私は、現実世界に対する視線の鋭さが大事だと思っています。現実に存在するさまざまな問題や、今まであまり光を当てられてこなかった人々の存在を描こうとする志に、「ぐいぐい観てしまう」「ハラハラさせられる」などのシンプルな面白さが組み合わさっているものが好きですね。

──ぬまがささんは、濱口竜介監督の昔からのファンとお聞きしました。鑑賞スタイルとして、監督で作品を選ぶところもありますか?

そうですね。出演者などで作品を選ぶ方も多いと思いますが、私は監督をもっとも重視しています。先述した「世界への視線」も含め、映画の根幹を形作るのはやはり監督ですからね。「ドライブ・マイ・カー」も「偶然と想像」も、濱口監督の新作と聞けば観に行かないわけにはいかないなと。濱口監督の作品に初めて触れたのは、2015年の「ハッピーアワー」です。映画ファンの間で話題になっているから観に行ったら、本当に面白くて。5時間の映画で、出演者は演技未経験の方々。淡々と日常的な会話を積み重ねていく静かな作品だけど、すごく不穏だしスリリングで感銘を受けました。「こういう映画ってありなんだ」を初めて知った映画だと思います。

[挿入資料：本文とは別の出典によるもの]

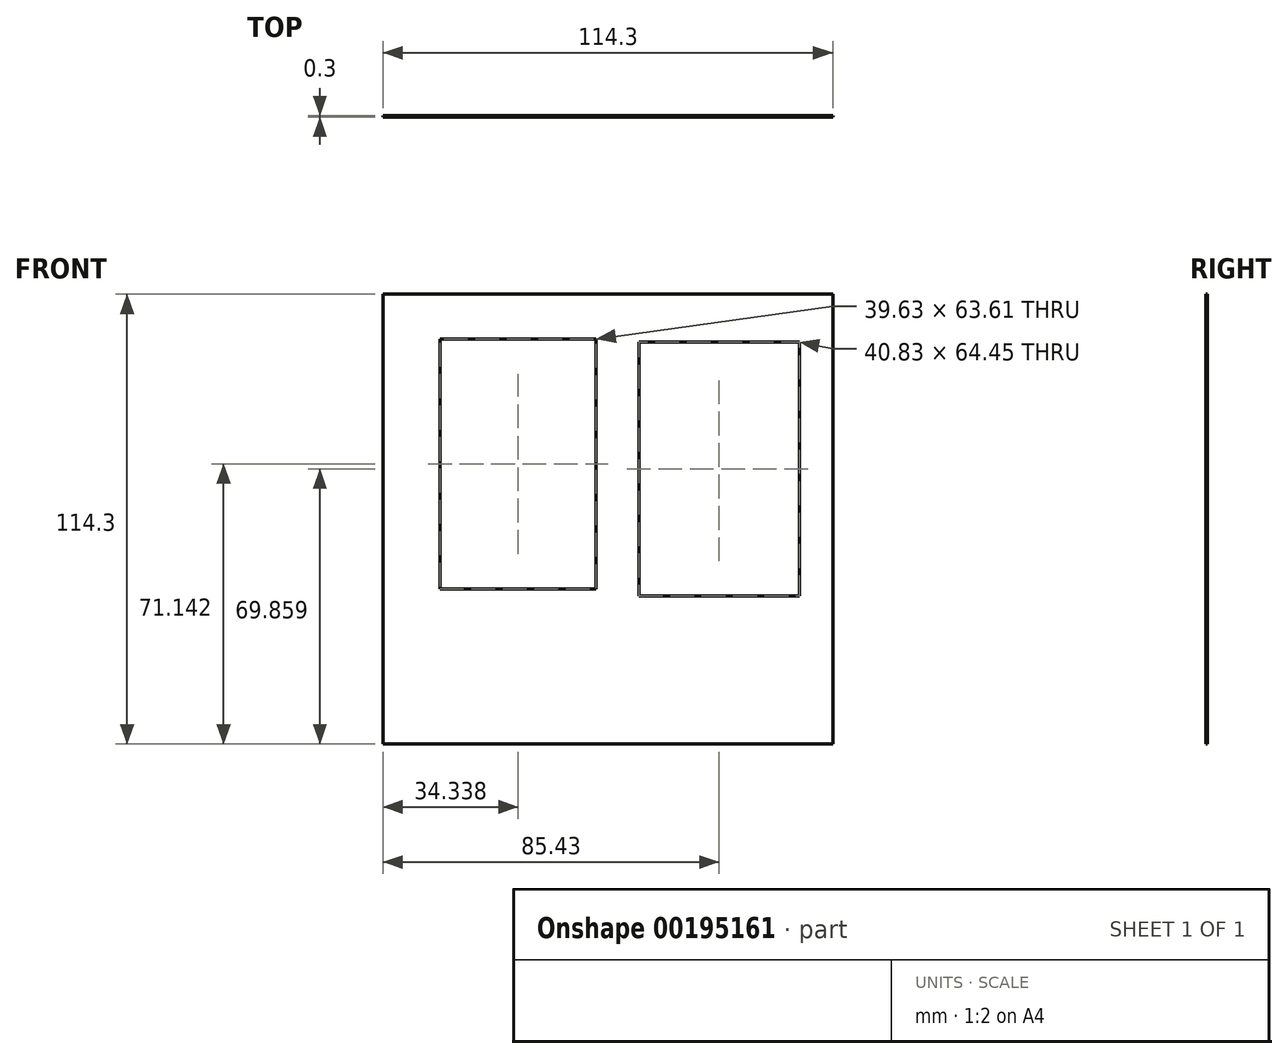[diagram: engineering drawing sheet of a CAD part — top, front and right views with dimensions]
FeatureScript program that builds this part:
annotation { "Feature Type Name" : "Feature", "Feature Type Description" : "" }
export const myFeature = defineFeature(function(context is Context, id is Id, definition is map)
    precondition{}
    {
        {
            var Q0;
            Q0=qCreatedBy(makeId("Front.planeOp"),FACE);
            var sketch = newSketch(context, id + "F0", { "sketchPlane" : qUnion([Q0])});
            skLineSegment(sketch, "E0.bottom", {"start": v(-50.32, 63.95) * mm, "end": v(63.98, 63.95) * mm});
            skLineSegment(sketch, "E0.top", {"start": v(-50.32, -50.35) * mm, "end": v(63.98, -50.35) * mm});
            skLineSegment(sketch, "E0.left", {"start": v(-50.32, 63.95) * mm, "end": v(-50.32, -50.35) * mm});
            skLineSegment(sketch, "E0.right", {"start": v(63.98, 63.95) * mm, "end": v(63.98, -50.35) * mm});
            skSolve(sketch);
        }
        {
            var Q0;
            Q0=makeQuery(id+"F0.imprint","IMPRINT",FACE,{"disambiguationData":[TD([[makeQuery(id+"F0.imprint","IMPRINT",EDGE,{"derivedFrom":sQuery(id+"F0.wireOp",EDGE,"E0.bottom")}),-1.0]])]});
            extrude(context, id + "F1", {"entities" : qUnion([Q0]), "depth" : 0.3 * mm});
        }
        {
            var Q0;
            Q0=makeQuery(id+"F1.opExtrude","CAP_FACE",FACE,{"disambiguationData":[OSD([sQuery(id+"F0.wireOp",EDGE,"E0.bottom"),sQuery(id+"F0.wireOp",EDGE,"E0.top"),sQuery(id+"F0.wireOp",EDGE,"E0.left"),sQuery(id+"F0.wireOp",EDGE,"E0.right")])],"isStart":false});
            var sketch = newSketch(context, id + "F2", { "sketchPlane" : qUnion([Q0])});
            skLineSegment(sketch, "E1.bottom", {"start": v(-35.8, 52.6) * mm, "end": v(3.83, 52.6) * mm});
            skLineSegment(sketch, "E1.top", {"start": v(-35.8, -11.02) * mm, "end": v(3.83, -11.02) * mm});
            skLineSegment(sketch, "E1.left", {"start": v(-35.8, 52.6) * mm, "end": v(-35.8, -11.02) * mm});
            skLineSegment(sketch, "E1.right", {"start": v(3.83, 52.6) * mm, "end": v(3.83, -11.02) * mm});
            skSolve(sketch);
        }
        {
            var Q0;
            Q0 = qSketchRegion(id + "F2", true);
            extrude(context, id + "F3", {"entities" : qUnion([Q0]), "operationType" : NewBodyOperationType.REMOVE, "endBound" : BoundingType.THROUGH_ALL, "oppositeDirection" : true, "depth" : 25.4 * mm});
        }
        {
            var Q0;
            Q0=makeQuery(id+"F1.opExtrude","CAP_FACE",FACE,{"disambiguationData":[OSD([sQuery(id+"F0.wireOp",EDGE,"E0.bottom"),sQuery(id+"F0.wireOp",EDGE,"E0.top"),sQuery(id+"F0.wireOp",EDGE,"E0.left"),sQuery(id+"F0.wireOp",EDGE,"E0.right")])],"isStart":false});
            var sketch = newSketch(context, id + "F4", { "sketchPlane" : qUnion([Q0])});
            skLineSegment(sketch, "E2.bottom", {"start": v(14.7, 51.74) * mm, "end": v(55.53, 51.74) * mm});
            skLineSegment(sketch, "E2.top", {"start": v(14.7, -12.72) * mm, "end": v(55.53, -12.72) * mm});
            skLineSegment(sketch, "E2.left", {"start": v(14.7, 51.74) * mm, "end": v(14.7, -12.72) * mm});
            skLineSegment(sketch, "E2.right", {"start": v(55.53, 51.74) * mm, "end": v(55.53, -12.72) * mm});
            skSolve(sketch);
        }
        {
            var Q0;
            Q0 = qSketchRegion(id + "F4", true);
            extrude(context, id + "F5", {"entities" : qUnion([Q0]), "operationType" : NewBodyOperationType.REMOVE, "endBound" : BoundingType.THROUGH_ALL, "oppositeDirection" : true, "depth" : 25.4 * mm});
        }
    });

濱口監督は「ドライブ・マイ・カー」に至るまで一貫していますが、役者という存在を深く信頼している監督さんだと感じます。だからこそ、なんでもないように見える会話の積み重ねにもかかわらず、突如として真実がむき出しになるような、ぞくっと震えるような瞬間を描くことができる。一見穏やかな世界の裏に隠れた“もうひとつの世界”を突き付けて、私たち観客が日常を見る視点を変えてしまう。すごい才能の持ち主だなと思います。

「ドライブ・マイ・カー」

「ドライブ・マイ・カー」

「ドライブ・マイ・カー」はそういった濱口監督らしさと、新しいことにトライした部分を同時に感じて、“らしいのに異色作”という印象を受けました。自分の作家性を客観的に理解して今までのファンの期待にも応えつつ、それでいて安易な自己模倣には陥っていない。それができるのは、まさに巨匠の証だなと感じます。

──これまで追いかけてきたファンとしては、感慨深いものもあったのですね。

本作の前に脚本を手がけられた「スパイの妻<劇場版>」があって、その時点で「すっかり巨匠になってしまった……」という寂しさもありつつ(笑)、公開規模であったり西島秀俊さんを主演に起用したりこれまで以上に大きなところに向かっている感じはあったので、「どんなのが来るんだろう」と楽しみに観に行きましたね。

「ドライブ・マイ・カー」はアート性とエンタメ性のバランスが非常に面白かったです。「ハッピーアワー」には、普通あまり映画には入れないであろう、長尺のワークショップのシーンなどをじっくり描くという実験的な精神が流れていました。本作にもそうしたアート映画的な試みは組み込まれていますが、同時に強いサスペンスで引っ張るエンタメ精神もさらに研ぎ澄まされている。終盤は、もはや少年マンガ的と言っていいような「熱さ」も個人的に感じました。濱口作品の二面的な側面を「どっちも突き詰める」という姿勢は、これまでにないなと感じます。